Some Glades area residents have reported concerns over health impacts from the burns.

"Children are having to use their inhalers more often before they go out when the burns are occurring," Samples described.

Concerns over health impacts have also led to lawsuits.

However, SB 88 received nearly unanimous support in the state legislature and bipartisan support.

It also gained the support of people who live in the Glades area. In a letter signed by three mayors of Glades communities, the mayors said in part, "Outside groups claim to know what's best for us and are instead threatening once again to disrupt our way of life as we know it."

Belle Glade Mayor Steve Wilson, Pahokee Mayor Keith Babb and South Bay Mayor Joe Kyles said in that letter that the agriculture industry is the lifeblood of their economy, and they support protections that prevent nuisance lawsuits that threaten the sustainability and longevity of farming operations.
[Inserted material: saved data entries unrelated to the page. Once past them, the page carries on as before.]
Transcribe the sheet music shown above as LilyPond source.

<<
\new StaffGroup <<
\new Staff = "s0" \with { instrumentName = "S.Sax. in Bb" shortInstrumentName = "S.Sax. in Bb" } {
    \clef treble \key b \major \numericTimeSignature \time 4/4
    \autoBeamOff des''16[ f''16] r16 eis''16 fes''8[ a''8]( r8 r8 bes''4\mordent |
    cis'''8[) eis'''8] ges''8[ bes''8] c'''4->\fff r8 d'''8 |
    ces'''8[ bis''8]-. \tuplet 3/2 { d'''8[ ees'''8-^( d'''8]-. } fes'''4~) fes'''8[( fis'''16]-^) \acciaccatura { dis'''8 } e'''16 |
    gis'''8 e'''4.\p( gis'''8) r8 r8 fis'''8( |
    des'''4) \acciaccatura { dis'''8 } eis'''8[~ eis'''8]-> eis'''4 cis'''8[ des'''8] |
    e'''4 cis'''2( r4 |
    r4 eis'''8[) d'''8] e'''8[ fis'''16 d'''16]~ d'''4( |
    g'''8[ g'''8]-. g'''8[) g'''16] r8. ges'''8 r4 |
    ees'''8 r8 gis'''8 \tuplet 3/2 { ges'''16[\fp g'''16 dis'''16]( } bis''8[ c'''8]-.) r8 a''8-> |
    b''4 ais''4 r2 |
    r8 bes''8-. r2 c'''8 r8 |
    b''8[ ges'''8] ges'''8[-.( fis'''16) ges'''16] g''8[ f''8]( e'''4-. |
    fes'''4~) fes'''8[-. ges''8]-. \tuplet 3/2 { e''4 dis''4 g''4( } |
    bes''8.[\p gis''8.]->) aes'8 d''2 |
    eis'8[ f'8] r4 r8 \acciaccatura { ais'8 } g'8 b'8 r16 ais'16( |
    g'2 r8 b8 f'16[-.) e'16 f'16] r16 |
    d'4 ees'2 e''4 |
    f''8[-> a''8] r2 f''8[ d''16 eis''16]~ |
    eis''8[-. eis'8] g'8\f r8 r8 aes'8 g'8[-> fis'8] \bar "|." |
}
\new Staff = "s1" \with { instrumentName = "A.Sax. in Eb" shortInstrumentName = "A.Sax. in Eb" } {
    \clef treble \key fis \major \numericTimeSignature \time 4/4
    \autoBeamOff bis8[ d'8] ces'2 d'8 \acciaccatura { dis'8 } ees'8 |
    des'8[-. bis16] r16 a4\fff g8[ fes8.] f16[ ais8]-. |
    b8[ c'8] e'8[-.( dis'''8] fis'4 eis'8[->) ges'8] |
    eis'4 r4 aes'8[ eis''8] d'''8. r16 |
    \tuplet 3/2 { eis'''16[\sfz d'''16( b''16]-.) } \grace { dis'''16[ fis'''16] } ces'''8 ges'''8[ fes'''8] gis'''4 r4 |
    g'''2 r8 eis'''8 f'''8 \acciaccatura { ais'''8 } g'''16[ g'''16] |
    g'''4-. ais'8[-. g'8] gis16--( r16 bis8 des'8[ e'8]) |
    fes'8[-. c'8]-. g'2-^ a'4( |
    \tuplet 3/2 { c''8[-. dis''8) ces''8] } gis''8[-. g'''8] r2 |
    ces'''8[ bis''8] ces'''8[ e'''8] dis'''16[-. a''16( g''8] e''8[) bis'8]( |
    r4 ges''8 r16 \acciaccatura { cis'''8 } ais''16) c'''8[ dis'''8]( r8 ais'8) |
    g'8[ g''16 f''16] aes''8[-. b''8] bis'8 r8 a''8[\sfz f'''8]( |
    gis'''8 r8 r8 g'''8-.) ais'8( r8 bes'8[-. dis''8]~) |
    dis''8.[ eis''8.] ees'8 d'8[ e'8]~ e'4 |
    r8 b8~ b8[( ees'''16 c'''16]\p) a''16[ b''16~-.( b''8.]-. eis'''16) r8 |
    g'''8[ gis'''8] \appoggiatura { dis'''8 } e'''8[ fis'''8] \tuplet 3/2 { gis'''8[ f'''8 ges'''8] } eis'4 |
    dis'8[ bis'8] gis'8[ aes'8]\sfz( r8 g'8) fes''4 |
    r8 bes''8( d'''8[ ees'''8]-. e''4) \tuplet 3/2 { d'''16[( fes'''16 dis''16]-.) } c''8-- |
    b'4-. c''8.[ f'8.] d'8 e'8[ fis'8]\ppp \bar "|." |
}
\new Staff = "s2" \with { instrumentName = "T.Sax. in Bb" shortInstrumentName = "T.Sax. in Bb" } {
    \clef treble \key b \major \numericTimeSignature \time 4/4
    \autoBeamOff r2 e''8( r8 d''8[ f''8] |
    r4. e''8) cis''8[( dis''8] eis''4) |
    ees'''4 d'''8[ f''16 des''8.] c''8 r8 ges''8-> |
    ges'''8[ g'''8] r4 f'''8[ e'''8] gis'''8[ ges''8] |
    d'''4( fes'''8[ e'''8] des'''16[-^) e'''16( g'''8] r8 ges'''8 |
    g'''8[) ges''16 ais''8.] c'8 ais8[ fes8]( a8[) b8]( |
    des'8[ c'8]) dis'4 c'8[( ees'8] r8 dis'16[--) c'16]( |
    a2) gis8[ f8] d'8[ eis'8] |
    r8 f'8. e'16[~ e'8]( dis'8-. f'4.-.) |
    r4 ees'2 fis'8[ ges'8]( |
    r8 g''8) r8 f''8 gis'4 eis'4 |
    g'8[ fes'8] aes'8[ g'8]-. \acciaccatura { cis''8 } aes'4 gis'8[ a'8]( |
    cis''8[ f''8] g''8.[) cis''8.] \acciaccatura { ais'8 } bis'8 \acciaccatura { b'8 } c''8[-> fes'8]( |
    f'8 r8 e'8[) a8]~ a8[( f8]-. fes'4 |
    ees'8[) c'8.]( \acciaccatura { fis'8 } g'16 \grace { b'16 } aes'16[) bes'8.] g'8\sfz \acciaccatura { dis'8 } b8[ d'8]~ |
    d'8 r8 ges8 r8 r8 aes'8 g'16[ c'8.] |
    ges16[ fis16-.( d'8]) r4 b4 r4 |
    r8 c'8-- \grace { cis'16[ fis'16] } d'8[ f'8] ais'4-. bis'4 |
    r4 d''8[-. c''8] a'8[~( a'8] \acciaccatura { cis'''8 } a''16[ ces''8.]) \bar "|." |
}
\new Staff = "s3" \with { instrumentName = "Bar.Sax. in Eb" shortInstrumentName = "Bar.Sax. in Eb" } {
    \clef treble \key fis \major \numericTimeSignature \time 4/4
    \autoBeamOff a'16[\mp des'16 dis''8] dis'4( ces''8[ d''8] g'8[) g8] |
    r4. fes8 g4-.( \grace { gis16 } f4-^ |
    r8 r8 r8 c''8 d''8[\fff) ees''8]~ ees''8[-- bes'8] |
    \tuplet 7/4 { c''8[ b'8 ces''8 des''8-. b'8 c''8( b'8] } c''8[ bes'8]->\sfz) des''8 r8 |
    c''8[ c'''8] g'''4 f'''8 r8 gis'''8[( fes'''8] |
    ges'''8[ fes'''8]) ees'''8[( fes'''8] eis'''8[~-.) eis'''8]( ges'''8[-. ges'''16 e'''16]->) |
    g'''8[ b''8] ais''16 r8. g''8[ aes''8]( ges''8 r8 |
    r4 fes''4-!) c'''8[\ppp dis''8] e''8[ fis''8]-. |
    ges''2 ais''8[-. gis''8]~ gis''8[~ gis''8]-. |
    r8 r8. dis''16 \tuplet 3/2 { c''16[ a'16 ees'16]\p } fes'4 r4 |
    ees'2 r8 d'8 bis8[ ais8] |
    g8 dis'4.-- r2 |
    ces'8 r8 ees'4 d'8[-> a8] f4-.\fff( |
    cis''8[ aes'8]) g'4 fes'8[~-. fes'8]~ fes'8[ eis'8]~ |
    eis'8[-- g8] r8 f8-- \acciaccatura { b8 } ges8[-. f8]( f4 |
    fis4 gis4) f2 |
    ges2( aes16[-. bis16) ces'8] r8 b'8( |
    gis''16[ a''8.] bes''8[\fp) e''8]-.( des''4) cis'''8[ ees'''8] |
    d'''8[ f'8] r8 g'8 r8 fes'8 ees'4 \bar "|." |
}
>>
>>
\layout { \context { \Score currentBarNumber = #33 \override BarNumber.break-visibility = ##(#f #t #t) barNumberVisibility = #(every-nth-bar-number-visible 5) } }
Former Hendry County Commissioner and president of Glades Lives Matter, Janet Taylor, also issued a statement saying, "We support the original bill and do not wish to see it repealed. No one consulted anyone from our communities before filing legislation to repeal this good bill."

The Florida Ag Coalition, Florida Forestry Service, AIF, United Dairy Farmers and the Florida Farm Bureau are among other supporters of the original bill.

Samples said she anticipates an uphill battle but anticipates gaining additional support.

"We just think that residents who are downwind of agricultural burning, whether its sugarcane burning or something else, should have the right to go to a court and the court can decide whether they have been harmed," Samples said. "Don't preclude their legal rights. Don't strip their legal rights."